About the NC Gerrymandered Joint Legislative Task Force on Education Finance Reform

Beginning this month, a “Joint Legislative Task Force on Education Finance Reform” is meeting in Raleigh to start “investigating” how to “best” fund public schools with state money.

And they are now looking at possibly eliminating the salary schedule for public school teachers and what might be another disastrous, planned “reform.”

As Billy Ball reported in a post yesterday on NC Policy Watch,

“A pivotal legislative task force may be just beginning its dive into North Carolina’s school funding maze, but lawmakers’ hints that they may abolish the state’s teacher salary schedule or other state-set funding allocations is already spurring criticism from local district advocates.

Talk of nixing a state-set pay scale emerged this year when lawmakers took on a revamp of school principal pay, and it’s resurfaced multiple times in the Joint Legislative Task Force on Education Finance Reform’s first meetings in November.

Yet local district leaders and their advocates in Raleigh say the proposal may only exacerbate the state’s looming pay disparities between wealthy and poor counties, spur employment lawsuits and complicate matters for local school boards” (http://www.ncpolicywatch.com/2017/11/17/legislators-consider-abolishing-teacher-salary-schedule-study-nc-school-funding-labyrinth/).

The word “task” is certainly “pivitol” here in this context. Why?

Because if you simply take a look at the members of the “task” force, you can easily see that there already was a “task” at hand and it was started years ago when the GOP powers in Raleigh took control of the General Assembly.

That “task” is tightly linked to an agenda that has been executed and carried out long before this “pivotal task force” ever convened: dismantle the public education system.

Below is a list of the members on the Joint Legislative Task Force on Education Finance Reform.

Task Force

19 people appointed by each branch of the General Assembly. That makes it already under the control of Sen. Phil Berger and Rep. Tim Moore, two of the biggest “reformers” in the state.

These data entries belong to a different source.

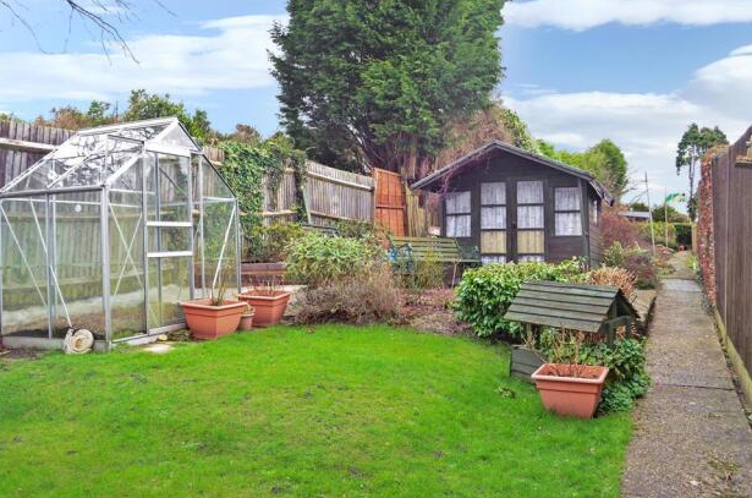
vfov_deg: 40.9
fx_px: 667
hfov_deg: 58.8
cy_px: 237
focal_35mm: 32
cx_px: 384
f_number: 5.6
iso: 640
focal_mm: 20
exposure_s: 1/125
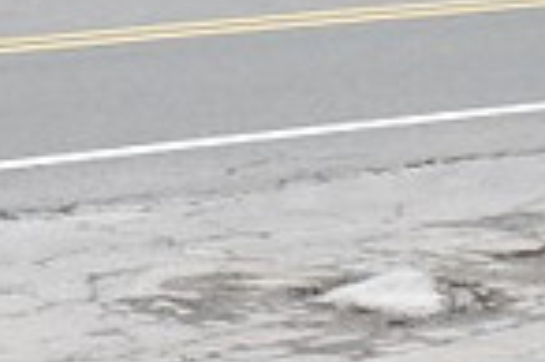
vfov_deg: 4.8
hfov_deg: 7.1
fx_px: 4340
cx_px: -41
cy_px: -132
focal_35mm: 287
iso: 1600
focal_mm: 48
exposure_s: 1/1000
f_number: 4.8
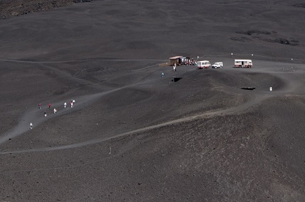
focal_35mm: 85
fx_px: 719
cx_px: 227
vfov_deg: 15.7
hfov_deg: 23.7
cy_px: -5
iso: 400
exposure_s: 1/125
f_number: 9.5
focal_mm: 24
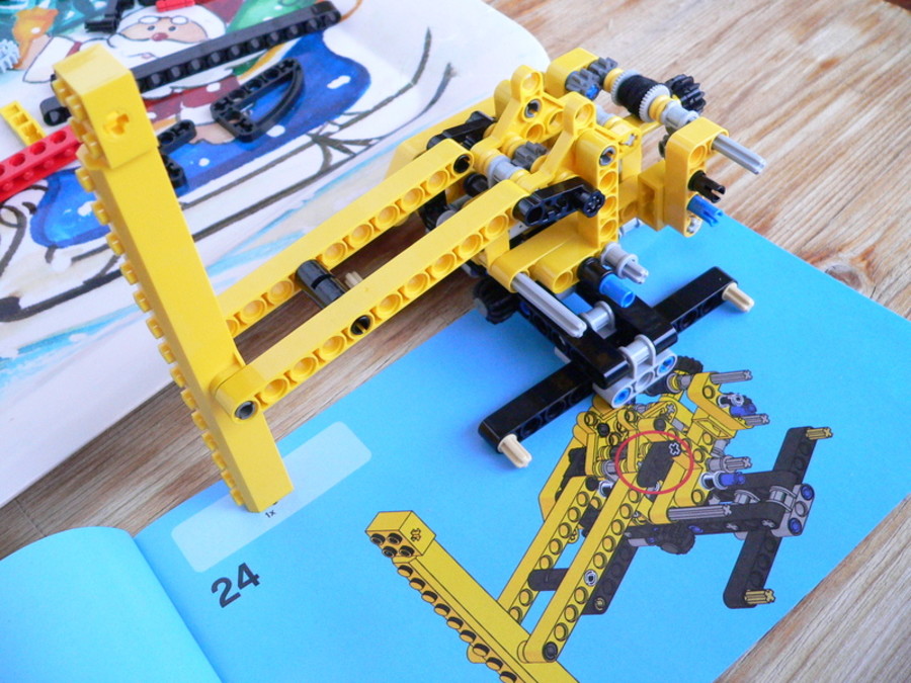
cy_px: 342
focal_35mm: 36
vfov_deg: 39.7
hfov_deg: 51.4
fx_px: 947
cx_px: 456
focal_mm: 6
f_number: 2.8
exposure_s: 1/100
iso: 400
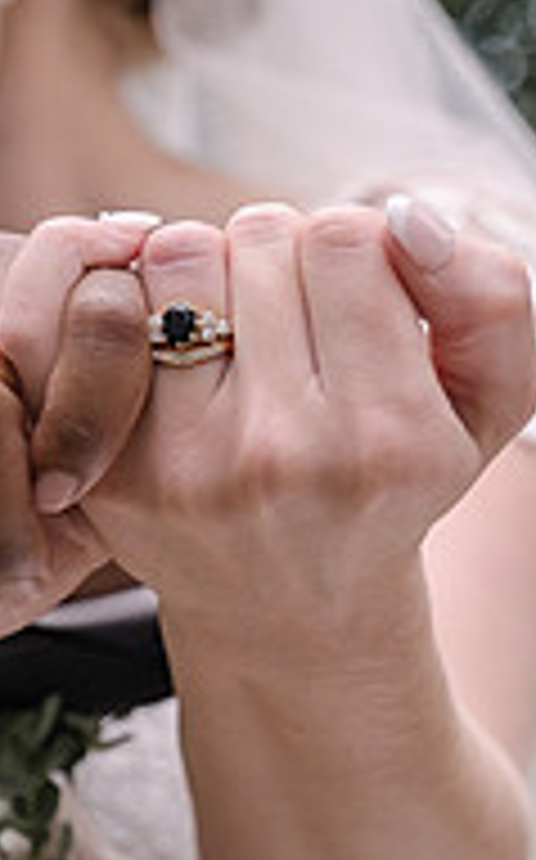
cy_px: 380
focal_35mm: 164
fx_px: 3842
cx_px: 32
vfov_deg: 12.8
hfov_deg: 8.0
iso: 400
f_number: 2.8
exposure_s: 1/480
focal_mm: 35.3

Look at that list of 19 people.

  • 16 of the 19 are republican.
  • 15 of the 19 are male.
  • 17 of the 19 are white.
  • 17 of the 19 were never in education as a profession (although Lambeth was on the school board of Forsyth County for a number of years).

And they as a group are to help revamp the way that public education is to be funded for a public that they are grossly unrepresentative of?

That list is a great example of the effects of gerrymandering.

Go further and look at that list more closely. It includes some of the major players and champions of the “reforms” that really have hurt public education in North Carolina.

  • Chad Barefoot
  • David Curtis
  • Jerry Tillman
  • Jon Hardister
  • Craig Horn

Sen. Barefoot has been a champion for the watered down version of the Teacher Fellows, the original sponsor of SB599 which allows people to enter the teaching profession with minimal training, and was an original architect for HB13, the class size bill that is threatening so many districts with layoffs and seismic budget constraints.

Sen. David Curtis is a stalwart supporter of charter schools and has been rather vocal on his views of what public school teachers are “worth.” One only has to revisit that rather caustic letter he wrote a young teacher a few years ago and see that his view of public education is set in stone – http://wunc.org/post/teacher-email-legislators-draws-harsh-reply#stream/0.

Sen. Jerry Tillman has probably been the staunchest supporter of the unregulated charter school industry here in North Carolina. He also was instrumental in helping craft legislation to bring in the Innovative School District. His abrasive nature against debate and constructive criticism has been well-known for years.

Rep. Jon Hardister has been part of the “reform” since he took office. On one instance, he wrote an op-ed pretty much proclaiming the same platitudes and generalities that Rep. Moore recently did on EdNC.org. They were easily refuted – http://pulse.ncpolicywatch.org/wp-content/uploads/2015/09/Letter-to-Hardister.pdf. Hardister also has tried to help further charter school growth by financing it with other state money – https://caffeinatedrage.com/2017/06/01/robbing-peter-to-pave-for-paul-rep-jon-hardisters-misguided-amendment-for-charter-schools/.

Rep. Craig Horn has literally been in the center of every education “reform” in this state, the most recent being the principal pay plan. When backlash for the plan became rather quick and vocal he exclaimed,

“Legislation is not an exact science” – – Craig Horn in EdNC.org on Sept. 21, 2017.

But science requires thought, reflection, observation, and objectivity. This “task force” being led by Rep. Horn is actually an exercise in rapid narrow-minded policy changes.

With over a quarter of this task force controlled by these people, it should not be too hard to realize that this “Joint Legislative Task Force on Education Finance Reform” is nothing more than a gerrymandered body whose agenda to further privatize a public good is more important than actually representing the public of North Carolina.

If this really was a “task force,” then maybe it should spend its time and energy trying to validate with real research and real data the effectiveness of the very “reforms” that many on this “task force” have championed.

But alas, that would go against their narrative and would require a look at the truth.